__THE PROBLEM__. Copy out these rows again with "common name" switched to "vernacular name" everywhere it occurs, changing nothing else.

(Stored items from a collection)

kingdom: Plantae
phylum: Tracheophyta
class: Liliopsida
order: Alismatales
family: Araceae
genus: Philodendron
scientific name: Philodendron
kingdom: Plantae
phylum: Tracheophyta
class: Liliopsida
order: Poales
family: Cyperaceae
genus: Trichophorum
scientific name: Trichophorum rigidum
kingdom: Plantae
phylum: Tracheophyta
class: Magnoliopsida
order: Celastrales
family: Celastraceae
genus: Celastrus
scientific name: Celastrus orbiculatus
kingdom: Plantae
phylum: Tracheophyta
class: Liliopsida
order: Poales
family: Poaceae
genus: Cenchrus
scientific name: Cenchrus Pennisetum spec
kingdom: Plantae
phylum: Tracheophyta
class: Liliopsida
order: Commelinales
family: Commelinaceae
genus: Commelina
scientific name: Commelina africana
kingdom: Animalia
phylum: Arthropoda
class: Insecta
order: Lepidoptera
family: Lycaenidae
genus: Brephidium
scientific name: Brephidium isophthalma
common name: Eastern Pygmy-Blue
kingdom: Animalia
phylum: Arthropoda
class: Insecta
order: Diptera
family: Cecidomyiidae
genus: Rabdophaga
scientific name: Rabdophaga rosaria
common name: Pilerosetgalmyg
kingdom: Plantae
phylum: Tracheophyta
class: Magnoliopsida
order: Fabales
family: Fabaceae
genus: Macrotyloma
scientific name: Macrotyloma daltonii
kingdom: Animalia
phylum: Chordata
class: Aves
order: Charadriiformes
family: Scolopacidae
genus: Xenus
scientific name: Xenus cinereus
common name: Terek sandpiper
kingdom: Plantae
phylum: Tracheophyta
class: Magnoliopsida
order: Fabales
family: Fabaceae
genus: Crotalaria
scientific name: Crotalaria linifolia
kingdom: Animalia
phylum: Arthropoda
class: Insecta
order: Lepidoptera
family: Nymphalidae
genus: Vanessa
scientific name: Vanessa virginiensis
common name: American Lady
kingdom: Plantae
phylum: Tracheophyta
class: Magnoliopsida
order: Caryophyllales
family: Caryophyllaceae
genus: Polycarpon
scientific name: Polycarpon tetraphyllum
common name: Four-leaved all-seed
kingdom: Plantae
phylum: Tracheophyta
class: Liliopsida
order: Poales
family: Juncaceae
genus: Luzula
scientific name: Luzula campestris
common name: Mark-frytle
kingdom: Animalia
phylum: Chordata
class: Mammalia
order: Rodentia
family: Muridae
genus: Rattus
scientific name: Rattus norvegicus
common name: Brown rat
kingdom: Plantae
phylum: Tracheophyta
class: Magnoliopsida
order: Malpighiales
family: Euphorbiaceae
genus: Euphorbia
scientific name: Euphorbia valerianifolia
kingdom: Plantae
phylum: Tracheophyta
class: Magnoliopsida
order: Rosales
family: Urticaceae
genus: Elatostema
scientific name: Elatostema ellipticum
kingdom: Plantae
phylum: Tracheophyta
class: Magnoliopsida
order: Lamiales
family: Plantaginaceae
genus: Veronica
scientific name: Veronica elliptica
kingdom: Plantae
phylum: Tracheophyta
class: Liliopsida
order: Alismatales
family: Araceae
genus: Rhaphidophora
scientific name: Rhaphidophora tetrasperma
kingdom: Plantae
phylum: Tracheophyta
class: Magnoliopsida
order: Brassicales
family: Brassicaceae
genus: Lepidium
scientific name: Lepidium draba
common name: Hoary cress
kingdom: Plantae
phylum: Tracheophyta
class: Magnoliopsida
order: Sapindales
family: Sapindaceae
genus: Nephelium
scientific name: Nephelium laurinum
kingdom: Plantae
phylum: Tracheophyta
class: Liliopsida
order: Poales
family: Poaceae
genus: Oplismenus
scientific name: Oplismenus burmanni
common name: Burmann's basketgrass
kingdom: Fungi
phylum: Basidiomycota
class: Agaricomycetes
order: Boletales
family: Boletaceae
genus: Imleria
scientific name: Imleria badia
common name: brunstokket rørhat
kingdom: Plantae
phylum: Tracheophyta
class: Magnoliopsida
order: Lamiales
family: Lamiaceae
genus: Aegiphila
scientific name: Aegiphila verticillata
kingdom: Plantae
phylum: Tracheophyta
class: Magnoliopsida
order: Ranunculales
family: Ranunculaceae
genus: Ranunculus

__THE COMPLETED TASK__.
kingdom: Plantae
phylum: Tracheophyta
class: Liliopsida
order: Alismatales
family: Araceae
genus: Philodendron
scientific name: Philodendron
kingdom: Plantae
phylum: Tracheophyta
class: Liliopsida
order: Poales
family: Cyperaceae
genus: Trichophorum
scientific name: Trichophorum rigidum
kingdom: Plantae
phylum: Tracheophyta
class: Magnoliopsida
order: Celastrales
family: Celastraceae
genus: Celastrus
scientific name: Celastrus orbiculatus
kingdom: Plantae
phylum: Tracheophyta
class: Liliopsida
order: Poales
family: Poaceae
genus: Cenchrus
scientific name: Cenchrus Pennisetum spec
kingdom: Plantae
phylum: Tracheophyta
class: Liliopsida
order: Commelinales
family: Commelinaceae
genus: Commelina
scientific name: Commelina africana
kingdom: Animalia
phylum: Arthropoda
class: Insecta
order: Lepidoptera
family: Lycaenidae
genus: Brephidium
scientific name: Brephidium isophthalma
vernacular name: Eastern Pygmy-Blue
kingdom: Animalia
phylum: Arthropoda
class: Insecta
order: Diptera
family: Cecidomyiidae
genus: Rabdophaga
scientific name: Rabdophaga rosaria
vernacular name: Pilerosetgalmyg
kingdom: Plantae
phylum: Tracheophyta
class: Magnoliopsida
order: Fabales
family: Fabaceae
genus: Macrotyloma
scientific name: Macrotyloma daltonii
kingdom: Animalia
phylum: Chordata
class: Aves
order: Charadriiformes
family: Scolopacidae
genus: Xenus
scientific name: Xenus cinereus
vernacular name: Terek sandpiper
kingdom: Plantae
phylum: Tracheophyta
class: Magnoliopsida
order: Fabales
family: Fabaceae
genus: Crotalaria
scientific name: Crotalaria linifolia
kingdom: Animalia
phylum: Arthropoda
class: Insecta
order: Lepidoptera
family: Nymphalidae
genus: Vanessa
scientific name: Vanessa virginiensis
vernacular name: American Lady
kingdom: Plantae
phylum: Tracheophyta
class: Magnoliopsida
order: Caryophyllales
family: Caryophyllaceae
genus: Polycarpon
scientific name: Polycarpon tetraphyllum
vernacular name: Four-leaved all-seed
kingdom: Plantae
phylum: Tracheophyta
class: Liliopsida
order: Poales
family: Juncaceae
genus: Luzula
scientific name: Luzula campestris
vernacular name: Mark-frytle
kingdom: Animalia
phylum: Chordata
class: Mammalia
order: Rodentia
family: Muridae
genus: Rattus
scientific name: Rattus norvegicus
vernacular name: Brown rat
kingdom: Plantae
phylum: Tracheophyta
class: Magnoliopsida
order: Malpighiales
family: Euphorbiaceae
genus: Euphorbia
scientific name: Euphorbia valerianifolia
kingdom: Plantae
phylum: Tracheophyta
class: Magnoliopsida
order: Rosales
family: Urticaceae
genus: Elatostema
scientific name: Elatostema ellipticum
kingdom: Plantae
phylum: Tracheophyta
class: Magnoliopsida
order: Lamiales
family: Plantaginaceae
genus: Veronica
scientific name: Veronica elliptica
kingdom: Plantae
phylum: Tracheophyta
class: Liliopsida
order: Alismatales
family: Araceae
genus: Rhaphidophora
scientific name: Rhaphidophora tetrasperma
kingdom: Plantae
phylum: Tracheophyta
class: Magnoliopsida
order: Brassicales
family: Brassicaceae
genus: Lepidium
scientific name: Lepidium draba
vernacular name: Hoary cress
kingdom: Plantae
phylum: Tracheophyta
class: Magnoliopsida
order: Sapindales
family: Sapindaceae
genus: Nephelium
scientific name: Nephelium laurinum
kingdom: Plantae
phylum: Tracheophyta
class: Liliopsida
order: Poales
family: Poaceae
genus: Oplismenus
scientific name: Oplismenus burmanni
vernacular name: Burmann's basketgrass
kingdom: Fungi
phylum: Basidiomycota
class: Agaricomycetes
order: Boletales
family: Boletaceae
genus: Imleria
scientific name: Imleria badia
vernacular name: brunstokket rørhat
kingdom: Plantae
phylum: Tracheophyta
class: Magnoliopsida
order: Lamiales
family: Lamiaceae
genus: Aegiphila
scientific name: Aegiphila verticillata
kingdom: Plantae
phylum: Tracheophyta
class: Magnoliopsida
order: Ranunculales
family: Ranunculaceae
genus: Ranunculus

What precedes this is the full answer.